Protecting the world from rogue agents: Zero Trust

In a seminar titled From Chatbots to Change Agents: Securing Agentic AI, Cisco’s Matt Caulfield, VP of product management for identity, and Kevin Kennedy VP of product and solutions for security, laid out some of the key challenges — and solutions — around identity and access in vastly complicated agentic AI environments. One in which thousands of agents roam freely through internal data and SAAS applications — all with the agency to act independently.

“When it comes to giving tools to agentic AI,” Caulfield warned, “we are now opening up our organizations to a whole new level of security risk.”
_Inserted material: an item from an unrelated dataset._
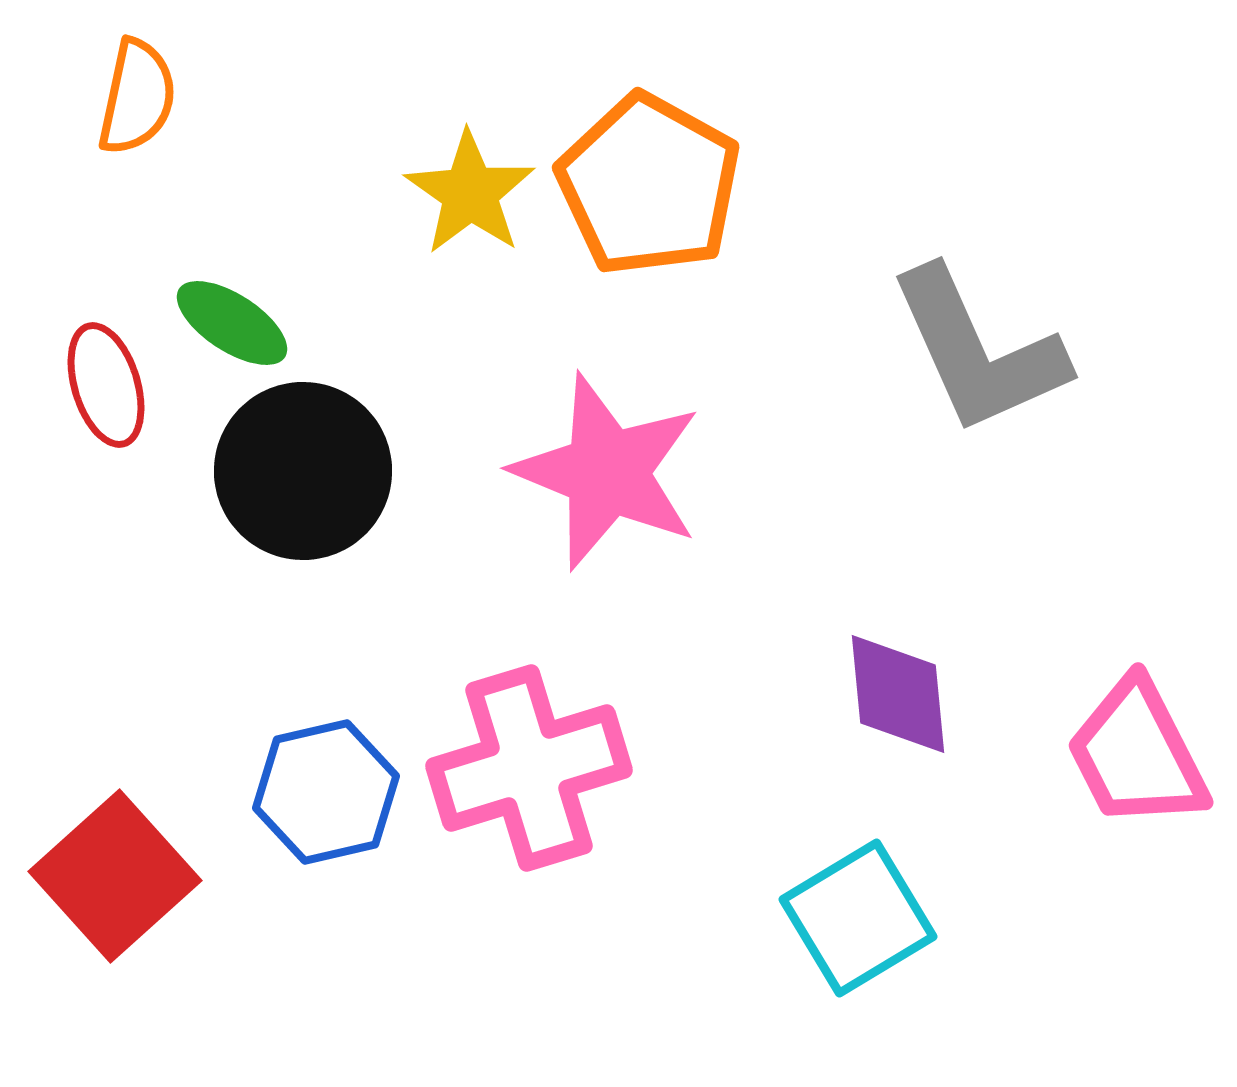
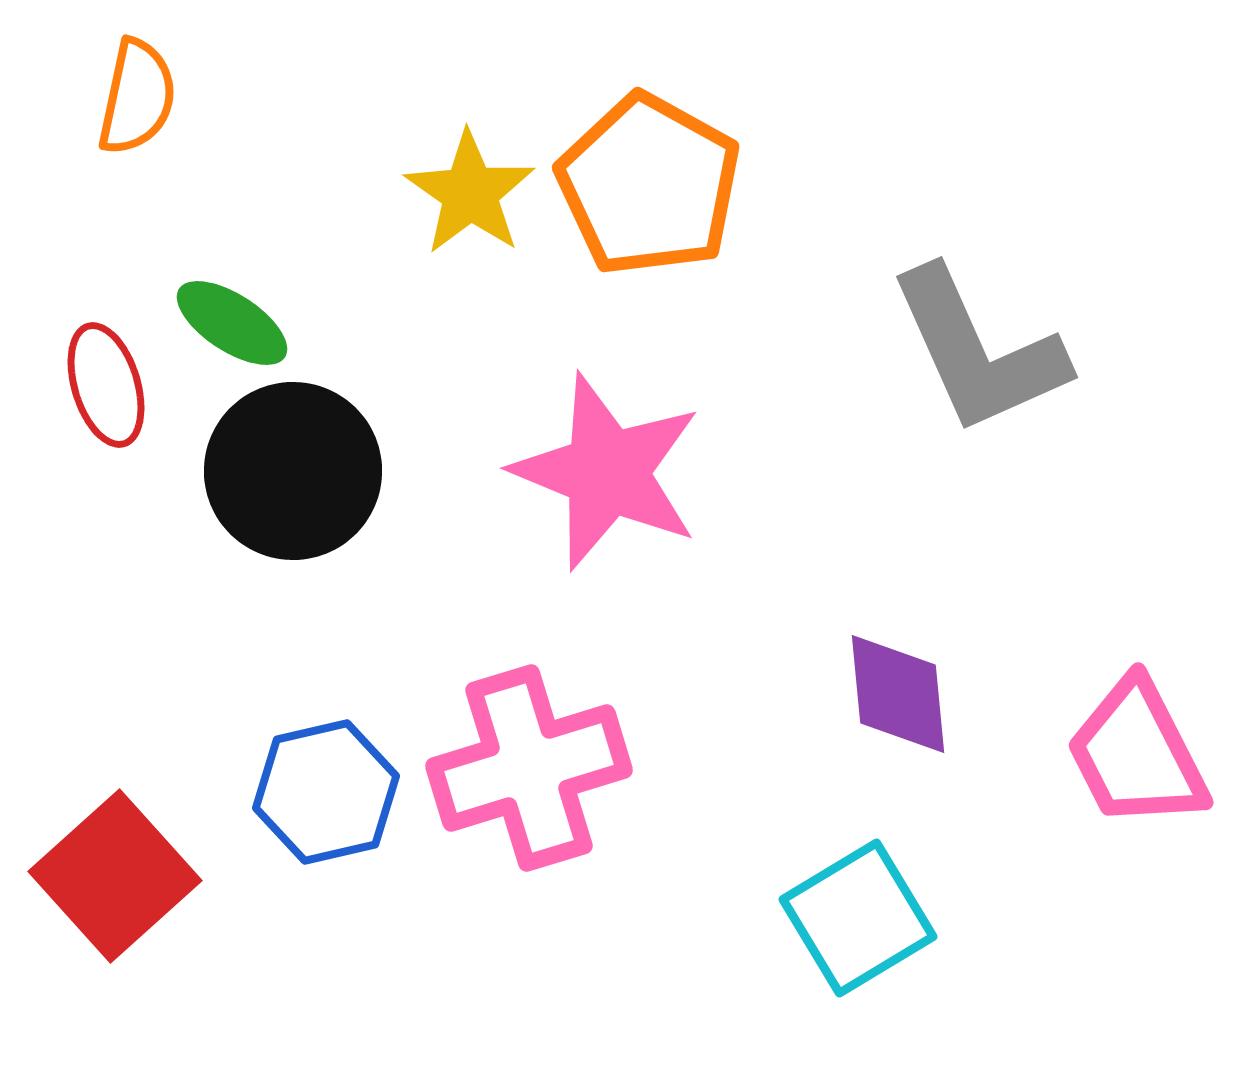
black circle: moved 10 px left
So how do organizations protect against their own agents being compromised or from outside agents set loose by bad actors?
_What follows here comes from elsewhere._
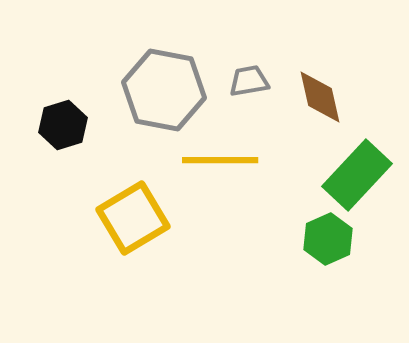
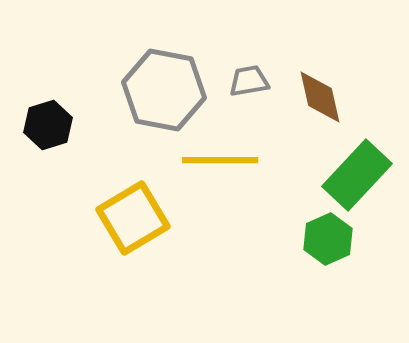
black hexagon: moved 15 px left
Caulfield summed up three key steps.

“Knowing your risk is first,” he said. “If you don’t have an agent-discovery tool, if you’re not looking for agents in your environment, that’s step number one. Second step is then controlling that access. So having a consistent place to do enforcement, investing in an AI gateway that can sit in between the agents and the resources, and supplying it with policy about what those agents are allowed to do and a life cycle for what they should do, and then prioritizing which tools you want to onboard. And then third, and most importantly, is agent governance and life cycle.”

Or as Kennedy summarized, “The key is know your agents, authorize every action, what they are allowed to do, what they are not allowed to do, and then adapt to risk because even actions that are allowed by policy are not necessarily safe.”

From a customer perspective, Jeremy Nelson, Insight’s CISO for North America, weighed in on the importance of securing access, not just for humans, but for agents — along with his excitement around Cisco’s extended Zero Trust solution.

“Organizations are eager to embrace AI,” he said, “but they need to do so without creating security coverage gaps. Cisco’s Zero Trust Access for AI Agents gives visibility into agentic identities and restricts access to exactly what’s needed. We’re excited to bring these capabilities to customers to secure their data while scaling their AI initiatives.”